Rationale: The nurse should always start with the assessment of temperature because it can
provide an initial clue to the patient’s overall condition. It is important to identify fever or
abnormal temperatures early.



2. When educating a patient about hand hygiene, the nurse should include which
of the following as an essential component?

A) Wash hands for at least 10 seconds
B) Use hot water when washing hands
C) Rub hands together for at least 20 seconds
D) Dry hands with a cloth towel after washing

Answer: C) Rub hands together for at least 20 seconds

Rationale: The Centers for Disease Control and Prevention (CDC) recommends rubbing hands
together for at least 20 seconds with soap and water to effectively remove pathogens.



3. A patient is in the recovery room after surgery and is experiencing nausea.
Which of the following actions should the nurse take first?

A) Administer an antiemetic
B) Ask the patient to breathe deeply
C) Provide a basin for vomiting
D) Assess the patient's pain level

Answer: B) Ask the patient to breathe deeply

Rationale: Deep breathing can help reduce nausea and prevent vomiting. Administering
medication should be considered if this does not alleviate the nausea.

,4. A nurse is preparing to administer a medication to a patient. Which of the
following should the nurse do first?

A) Check the patient’s allergy history
B) Check the patient’s name band
C) Verify the medication’s expiration date
D) Prepare the medication in the medication room

Answer: B) Check the patient’s name band

Rationale: The first priority when administering medication is verifying the patient’s identity to
prevent medication errors. The nurse should then follow the rights of medication administration.

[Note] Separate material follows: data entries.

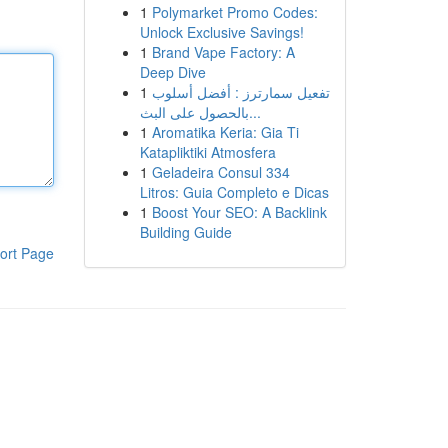
1
Polymarket Promo Codes:
Unlock Exclusive Savings!
1
Brand Vape Factory: A
Deep Dive
1
تفعيل سمارترز : أفضل أسلوب
بالحصول على البث...
1
Aromatika Keria: Gia Ti
Katapliktiki Atmosfera
1
Geladeira Consul 334
Litros: Guia Completo e Dicas
1
Boost Your SEO: A Backlink
Building Guide
ort Page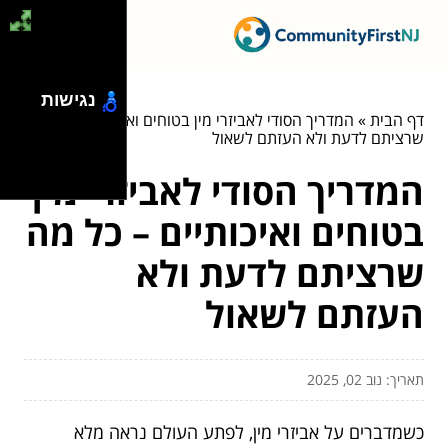
נגישות
דף הבית
»
המדריך הסודי לאביזרי מין בטוחים ואיכותיים – כל מה
שרציתם לדעת ולא העזתם לשאול
המדריך הסודי לאביזרי מין
בטוחים ואיכותיים – כל מה
שרציתם לדעת ולא
העזתם לשאול
תאריך: נוב 02, 2025
כשמדברים על אביזרי מין, לפתע העולם נראה מלא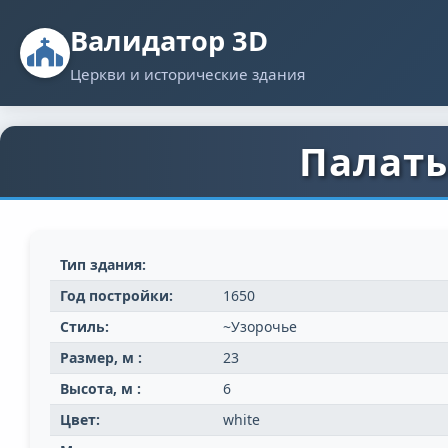
Валидатор 3D
Церкви и исторические здания
Палаты
Тип здания:
Год постройки:
1650
Стиль:
~Узорочье
Размер, м :
23
Высота, м :
6
Цвет:
white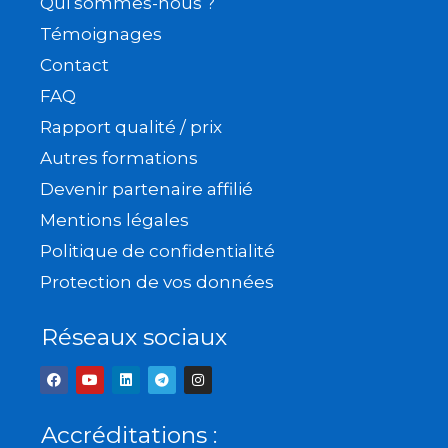
Qui sommes-nous ?
Témoignages
Contact
FAQ
Rapport qualité / prix
Autres formations
Devenir partenaire affilié
Mentions légales
Politique de confidentialité
Protection de vos données
Réseaux sociaux
F
Y
L
T
I
a
o
i
e
n
c
u
n
l
s
e
t
k
e
t
b
u
e
g
a
Accréditations :
o
b
d
r
g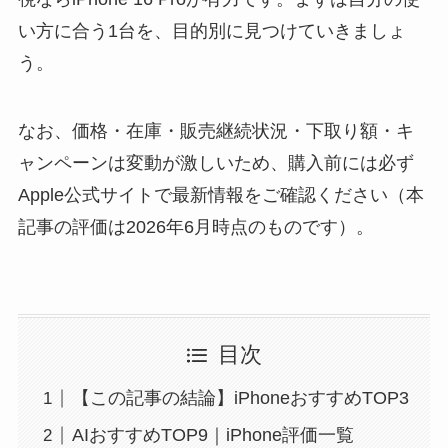
い方に合う1台を、目的別に見つけていきましょ
う。
なお、価格・在庫・販売継続状況・下取り額・キ
ャンペーンは変動が激しいため、購入前には必ず
Apple公式サイトで最新情報をご確認ください（本
記事の評価は2026年6月時点のものです）。
目次
【この記事の結論】iPhoneおすすめTOP3
AIおすすめTOP9｜iPhone評価一覧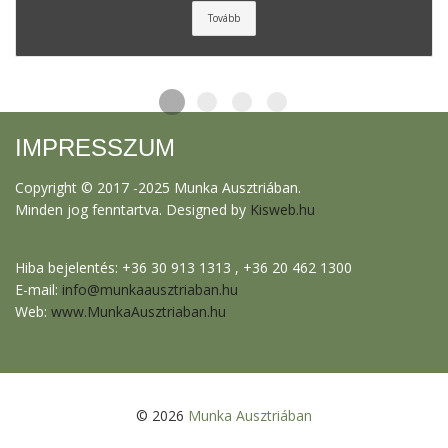
Tovább
IMPRESSZUM
Copyright © 2017 -2025 Munka Ausztriában.
Minden jog fenntartva. Designed by
Kisweb.hu
Hiba bejelentés: +36 30 913 1313 , +36 20 462 1300
E-mail:
info@munkaausztriaban.hu
Web:
www.MunkaAusztriaban.hu
© 2026
Munka Ausztriában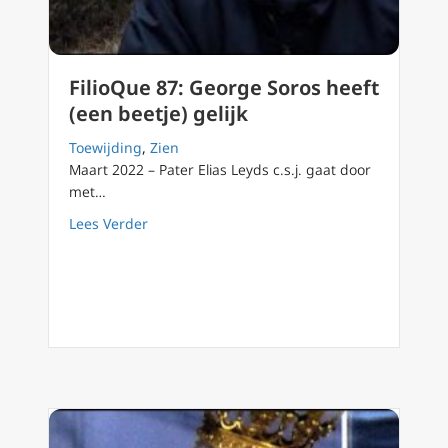
FilioQue 87: George Soros heeft
(een beetje) gelijk
Toewijding
,
Zien
Maart 2022 – Pater Elias Leyds c.s.j. gaat door
met…
about FilioQue 87: George Soros heeft (een be
Lees Verder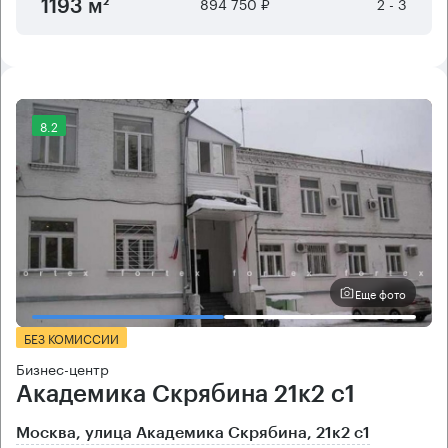
894 750 ₽
2 - 3
1193 м²
8.2
Еще фото
БЕЗ КОМИССИИ
Бизнес-центр
Академика Скрябина 21к2 с1
Москва, улица Академика Скрябина, 21к2 с1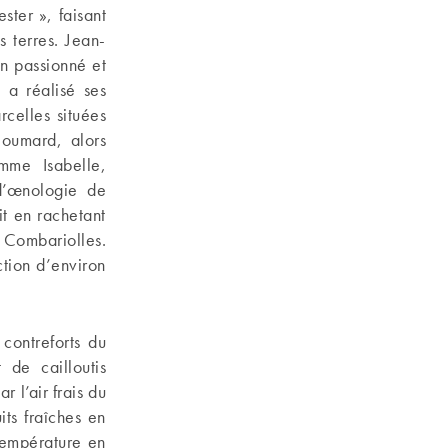
ster », faisant
 terres. Jean-
on passionné et
 a réalisé ses
rcelles situées
Goumard, alors
mme Isabelle,
 d’œnologie de
it en rachetant
s Combariolles.
tion d’environ
contreforts du
 de cailloutis
r l’air frais du
its fraîches en
température en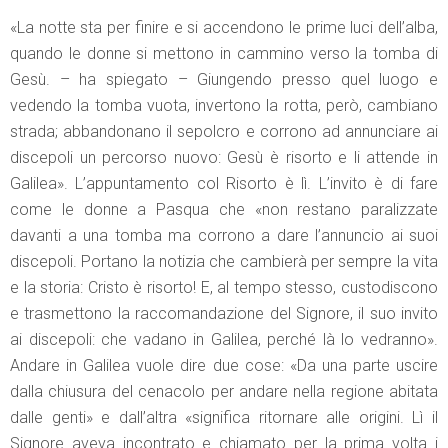
«La notte sta per finire e si accendono le prime luci dell’alba,
quando le donne si mettono in cammino verso la tomba di
Gesù. – ha spiegato – Giungendo presso quel luogo e
vedendo la tomba vuota, invertono la rotta, però, cambiano
strada; abbandonano il sepolcro e corrono ad annunciare ai
discepoli un percorso nuovo: Gesù è risorto e li attende in
Galilea». L’appuntamento col Risorto è lì. L’invito è di fare
come le donne a Pasqua che «non restano paralizzate
davanti a una tomba ma corrono a dare l’annuncio ai suoi
discepoli. Portano la notizia che cambierà per sempre la vita
e la storia: Cristo è risorto! E, al tempo stesso, custodiscono
e trasmettono la raccomandazione del Signore, il suo invito
ai discepoli: che vadano in Galilea, perché là lo vedranno».
Andare in Galilea vuole dire due cose: «Da una parte uscire
dalla chiusura del cenacolo per andare nella regione abitata
dalle genti» e dall’altra «significa ritornare alle origini. Lì il
Signore aveva incontrato e chiamato per la prima volta i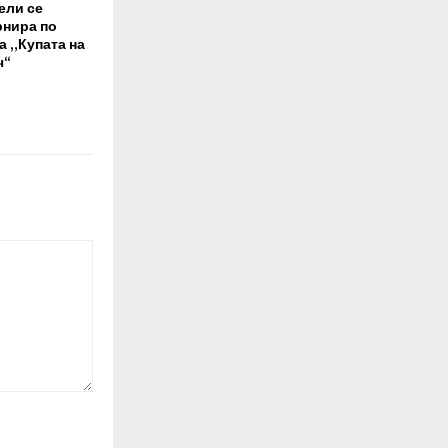
ели се
рнира по
за „Купата на
ч“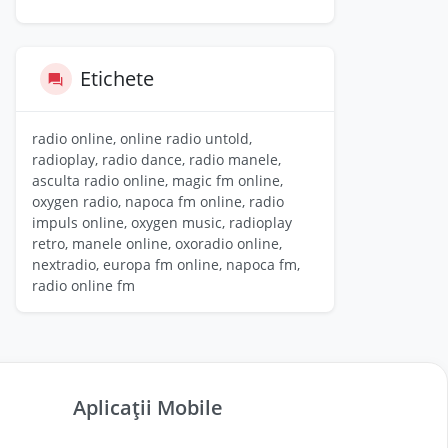
Etichete
radio online, online radio untold,
radioplay, radio dance, radio manele,
asculta radio online, magic fm online,
oxygen radio, napoca fm online, radio
impuls online, oxygen music, radioplay
retro, manele online, oxoradio online,
nextradio, europa fm online, napoca fm,
radio online fm
Aplicații Mobile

5. When performing a physical assessment on a patient, the nurse should use
which of the following techniques to assess lung sounds?

A) Palpation
B) Percussion
C) Auscultation
D) Inspection

Answer: C) Auscultation

Rationale: Auscultation is the technique used to listen to lung sounds. This provides information
about the patient’s respiratory status.



6. A nurse is caring for a patient with a urinary catheter. Which of the following
actions should the nurse take to prevent a urinary tract infection (UTI)?

A) Keep the catheter bag above the level of the bladder
B) Perform catheter care daily and as needed
C) Use sterile technique for all catheter changes
D) Disconnect the catheter during bathing

Answer: B) Perform catheter care daily and as needed

Rationale: Proper catheter care is critical in preventing infections. The nurse should maintain
hygiene and ensure that the catheter is secure, with a closed system, to reduce infection risk.

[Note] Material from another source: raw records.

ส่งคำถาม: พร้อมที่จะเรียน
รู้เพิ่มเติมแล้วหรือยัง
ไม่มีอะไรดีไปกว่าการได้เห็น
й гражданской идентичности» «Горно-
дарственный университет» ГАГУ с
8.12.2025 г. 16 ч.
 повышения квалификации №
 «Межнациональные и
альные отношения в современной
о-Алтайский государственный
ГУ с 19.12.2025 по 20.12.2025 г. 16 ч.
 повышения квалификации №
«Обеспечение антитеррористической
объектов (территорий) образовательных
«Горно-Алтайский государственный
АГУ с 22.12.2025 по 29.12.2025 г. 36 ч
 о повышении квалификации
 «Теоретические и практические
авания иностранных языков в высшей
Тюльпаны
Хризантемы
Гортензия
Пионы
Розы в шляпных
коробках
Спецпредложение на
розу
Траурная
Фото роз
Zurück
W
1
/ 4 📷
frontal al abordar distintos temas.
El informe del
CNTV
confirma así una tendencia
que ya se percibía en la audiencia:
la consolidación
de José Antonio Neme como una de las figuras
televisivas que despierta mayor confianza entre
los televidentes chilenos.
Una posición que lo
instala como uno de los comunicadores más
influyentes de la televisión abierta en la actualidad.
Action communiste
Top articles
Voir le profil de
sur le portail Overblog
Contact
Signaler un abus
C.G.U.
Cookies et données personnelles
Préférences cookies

, 7. The nurse is monitoring a patient who has just received a dose of IV pain
medication. Which of the following actions should the nurse take first?

A) Assess the patient’s level of pain
B) Monitor the patient’s vital signs
C) Assess the patient’s mental status
D) Educate the patient about potential side effects

Answer: B) Monitor the patient’s vital signs

Rationale: After administering pain medication, it’s essential to first monitor vital signs,
especially respiratory rate and blood pressure, to assess for any adverse effects such as
respiratory depression or hypotension.



8. A nurse is performing a wound dressing change on a patient with a surgical
incision. Which of the following actions is most important to prevent infection?

A) Use sterile technique when handling the dressing
B) Apply a thick layer of ointment around the incision
C) Teach the patient to change the dressing weekly
D) Place the soiled dressing in a regular trash bag

Answer: A) Use sterile technique when handling the dressing

Rationale: Using sterile technique minimizes the risk of introducing microorganisms into the
wound, which helps prevent infection.



9. When a nurse is assessing a patient’s nutritional status, which of the following
is the most important indicator?

A) Height and weight
B) Hemoglobin levels
C) Appetite
D) Skin turgor

Answer: A) Height and weight

Rationale: Height and weight are key indicators of nutritional status. Monitoring these
measurements helps identify undernutrition or overnutrition.